[Task]: Please reproduce word for word the part of the items that opens with the line containing "ChatGPT Plusの月額料金は現在$20です。OpenAIでは、無料" and closes with the line containing "確認ください。重要なのは、「$20の料金を支払えるか」とい". Include both of those lines.

[Material shown]:
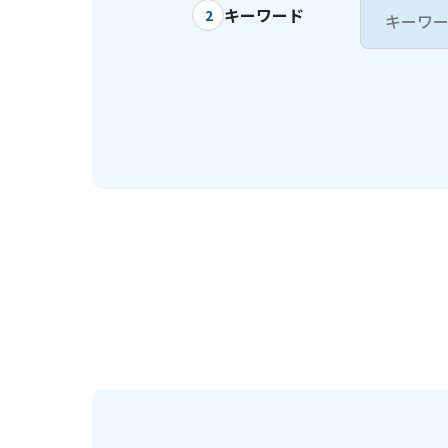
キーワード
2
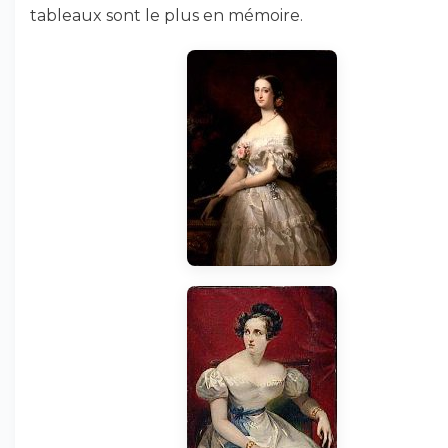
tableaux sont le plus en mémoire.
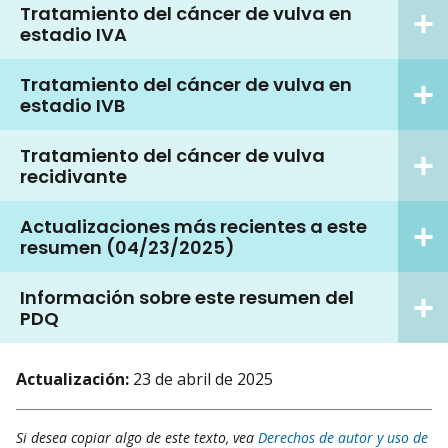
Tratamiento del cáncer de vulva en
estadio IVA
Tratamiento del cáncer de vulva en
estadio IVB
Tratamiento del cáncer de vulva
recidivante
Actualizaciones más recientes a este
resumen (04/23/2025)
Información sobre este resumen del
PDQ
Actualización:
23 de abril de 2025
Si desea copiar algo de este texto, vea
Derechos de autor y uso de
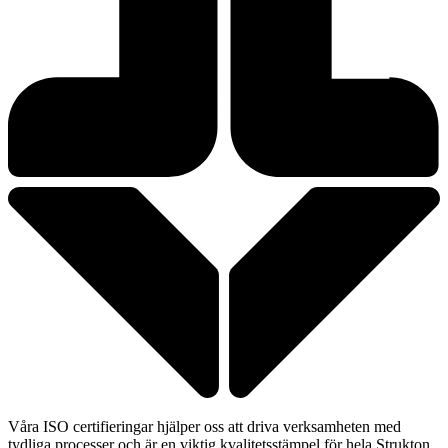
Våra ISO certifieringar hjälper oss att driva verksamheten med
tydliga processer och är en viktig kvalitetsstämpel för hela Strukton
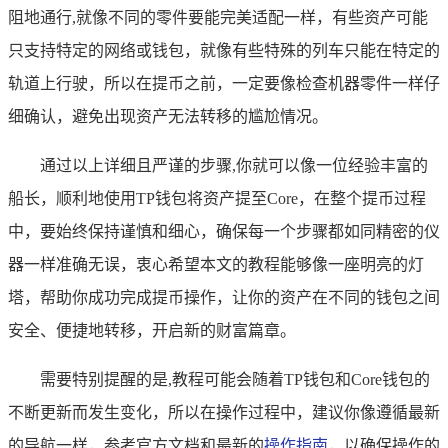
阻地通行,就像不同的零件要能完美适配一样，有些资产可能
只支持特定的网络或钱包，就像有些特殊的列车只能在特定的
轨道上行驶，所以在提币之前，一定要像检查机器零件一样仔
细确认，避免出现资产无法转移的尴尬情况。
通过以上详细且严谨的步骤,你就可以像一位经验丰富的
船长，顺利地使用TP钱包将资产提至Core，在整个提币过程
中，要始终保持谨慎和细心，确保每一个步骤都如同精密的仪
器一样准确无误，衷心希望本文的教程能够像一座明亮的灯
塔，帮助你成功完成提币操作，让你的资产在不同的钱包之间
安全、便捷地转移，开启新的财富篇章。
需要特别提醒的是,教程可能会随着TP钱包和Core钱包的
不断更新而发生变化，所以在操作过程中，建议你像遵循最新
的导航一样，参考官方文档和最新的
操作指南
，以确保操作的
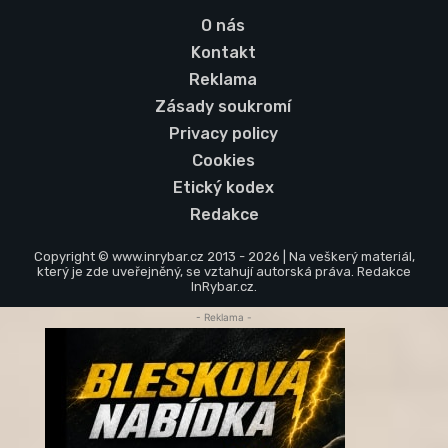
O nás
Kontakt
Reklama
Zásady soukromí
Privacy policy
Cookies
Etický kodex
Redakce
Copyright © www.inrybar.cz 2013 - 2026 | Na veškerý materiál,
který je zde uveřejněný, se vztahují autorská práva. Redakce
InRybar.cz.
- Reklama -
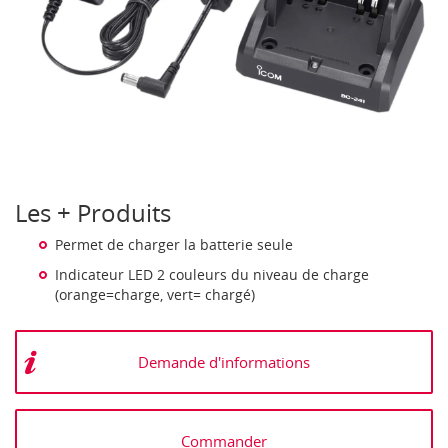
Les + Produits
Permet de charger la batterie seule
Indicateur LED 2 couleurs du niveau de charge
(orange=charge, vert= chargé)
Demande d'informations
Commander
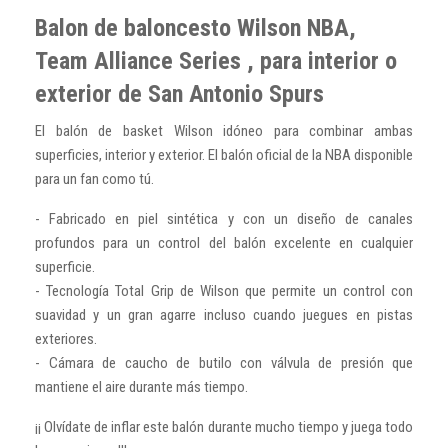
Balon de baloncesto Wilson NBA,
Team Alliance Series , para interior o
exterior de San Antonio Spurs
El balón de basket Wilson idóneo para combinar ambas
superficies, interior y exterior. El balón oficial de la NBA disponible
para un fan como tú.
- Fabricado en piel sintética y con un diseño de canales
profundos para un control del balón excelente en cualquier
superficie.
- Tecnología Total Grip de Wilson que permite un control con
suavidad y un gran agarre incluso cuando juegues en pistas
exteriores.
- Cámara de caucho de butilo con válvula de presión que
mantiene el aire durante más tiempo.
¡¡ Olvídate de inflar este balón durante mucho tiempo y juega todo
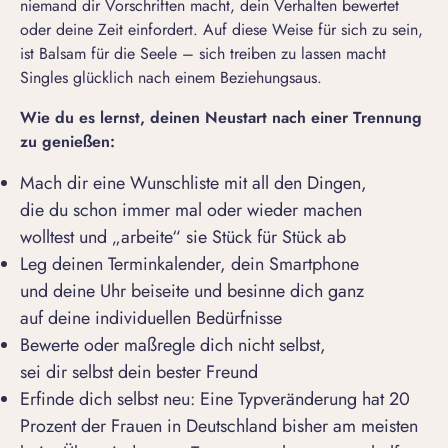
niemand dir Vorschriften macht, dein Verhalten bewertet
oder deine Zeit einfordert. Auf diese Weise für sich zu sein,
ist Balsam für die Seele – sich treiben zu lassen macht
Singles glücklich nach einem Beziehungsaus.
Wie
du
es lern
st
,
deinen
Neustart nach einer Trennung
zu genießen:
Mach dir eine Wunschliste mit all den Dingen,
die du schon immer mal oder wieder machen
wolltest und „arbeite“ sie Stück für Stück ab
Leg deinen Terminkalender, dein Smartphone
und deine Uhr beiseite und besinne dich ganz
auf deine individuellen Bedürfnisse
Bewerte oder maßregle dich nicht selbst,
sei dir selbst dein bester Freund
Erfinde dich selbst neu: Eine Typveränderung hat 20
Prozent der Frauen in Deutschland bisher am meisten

==

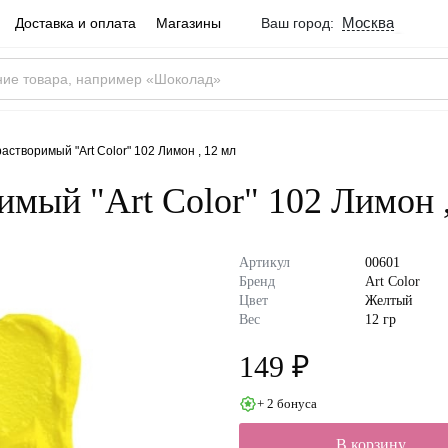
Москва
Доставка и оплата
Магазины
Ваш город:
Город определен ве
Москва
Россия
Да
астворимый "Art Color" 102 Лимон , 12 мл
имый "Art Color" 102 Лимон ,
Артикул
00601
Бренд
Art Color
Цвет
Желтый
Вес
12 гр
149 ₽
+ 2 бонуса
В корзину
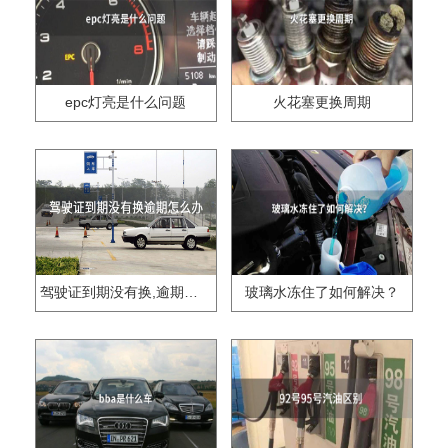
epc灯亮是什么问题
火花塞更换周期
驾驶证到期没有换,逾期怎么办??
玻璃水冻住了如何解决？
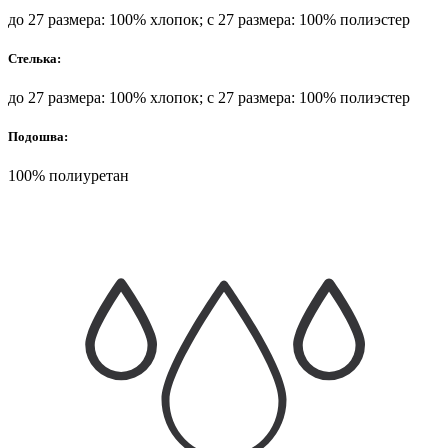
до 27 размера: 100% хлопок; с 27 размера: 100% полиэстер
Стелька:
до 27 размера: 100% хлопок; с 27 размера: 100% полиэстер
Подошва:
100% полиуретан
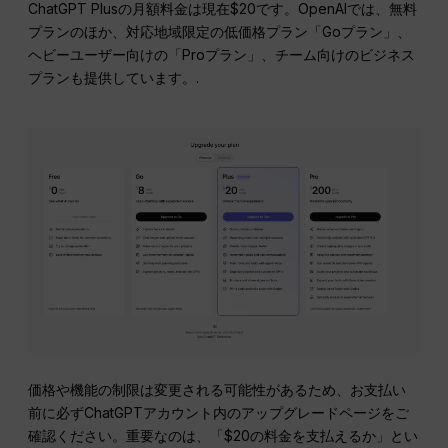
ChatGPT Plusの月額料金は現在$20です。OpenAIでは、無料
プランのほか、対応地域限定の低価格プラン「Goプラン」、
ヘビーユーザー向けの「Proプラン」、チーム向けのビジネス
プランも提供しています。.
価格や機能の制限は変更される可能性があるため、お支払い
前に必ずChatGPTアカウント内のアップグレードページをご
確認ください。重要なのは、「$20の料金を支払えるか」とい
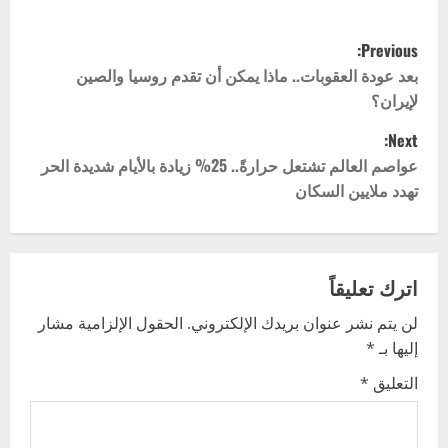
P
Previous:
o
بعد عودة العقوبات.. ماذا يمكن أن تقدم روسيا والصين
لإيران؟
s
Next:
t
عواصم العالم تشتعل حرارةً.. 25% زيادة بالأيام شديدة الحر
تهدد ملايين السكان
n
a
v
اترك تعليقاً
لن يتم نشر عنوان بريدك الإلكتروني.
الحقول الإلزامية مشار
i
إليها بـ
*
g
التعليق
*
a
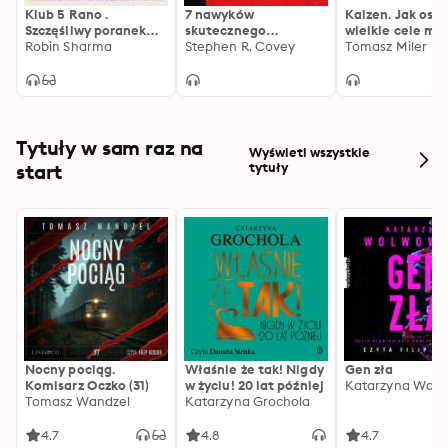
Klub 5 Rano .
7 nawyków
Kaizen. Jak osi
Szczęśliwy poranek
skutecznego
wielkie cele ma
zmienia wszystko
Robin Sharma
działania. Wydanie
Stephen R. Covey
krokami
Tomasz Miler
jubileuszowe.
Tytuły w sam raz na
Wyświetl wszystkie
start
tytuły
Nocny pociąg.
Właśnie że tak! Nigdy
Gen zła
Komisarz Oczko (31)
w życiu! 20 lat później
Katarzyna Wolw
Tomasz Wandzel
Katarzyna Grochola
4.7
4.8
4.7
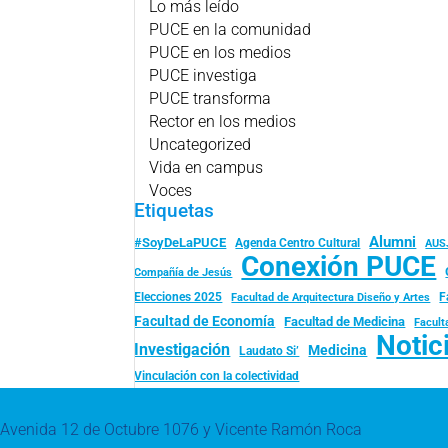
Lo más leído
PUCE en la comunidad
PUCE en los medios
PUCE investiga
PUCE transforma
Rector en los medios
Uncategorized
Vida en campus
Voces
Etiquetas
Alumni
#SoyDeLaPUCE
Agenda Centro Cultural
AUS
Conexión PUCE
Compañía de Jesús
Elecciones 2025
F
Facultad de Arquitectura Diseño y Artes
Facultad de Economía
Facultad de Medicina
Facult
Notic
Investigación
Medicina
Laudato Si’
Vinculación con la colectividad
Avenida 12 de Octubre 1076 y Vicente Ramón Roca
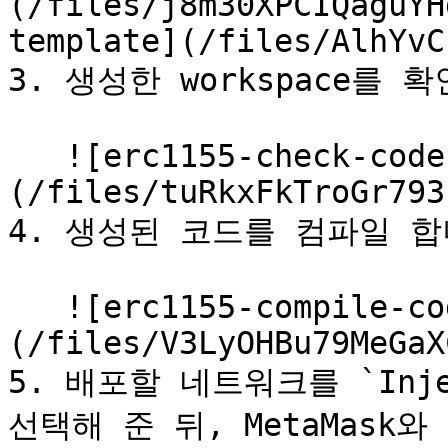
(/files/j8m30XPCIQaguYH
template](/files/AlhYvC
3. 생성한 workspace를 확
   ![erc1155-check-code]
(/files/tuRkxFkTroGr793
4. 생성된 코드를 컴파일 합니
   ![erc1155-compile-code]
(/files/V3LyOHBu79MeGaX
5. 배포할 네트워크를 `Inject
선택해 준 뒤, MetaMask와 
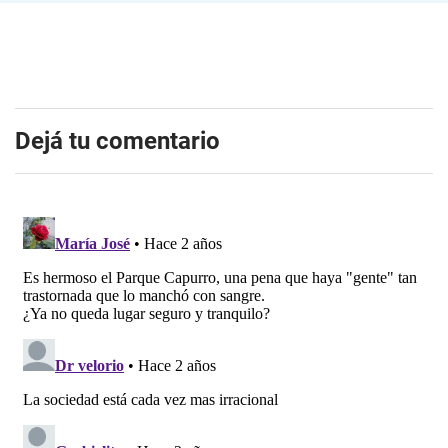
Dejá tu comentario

[Answer to the exercise]:
ChatGPT Plusの月額料金は現在$20です。OpenAIでは、無料
プランのほか、対応地域限定の低価格プラン「Goプラン」、
ヘビーユーザー向けの「Proプラン」、チーム向けのビジネス
プランも提供しています。.
価格や機能の制限は変更される可能性があるため、お支払い
前に必ずChatGPTアカウント内のアップグレードページをご
確認ください。重要なのは、「$20の料金を支払えるか」とい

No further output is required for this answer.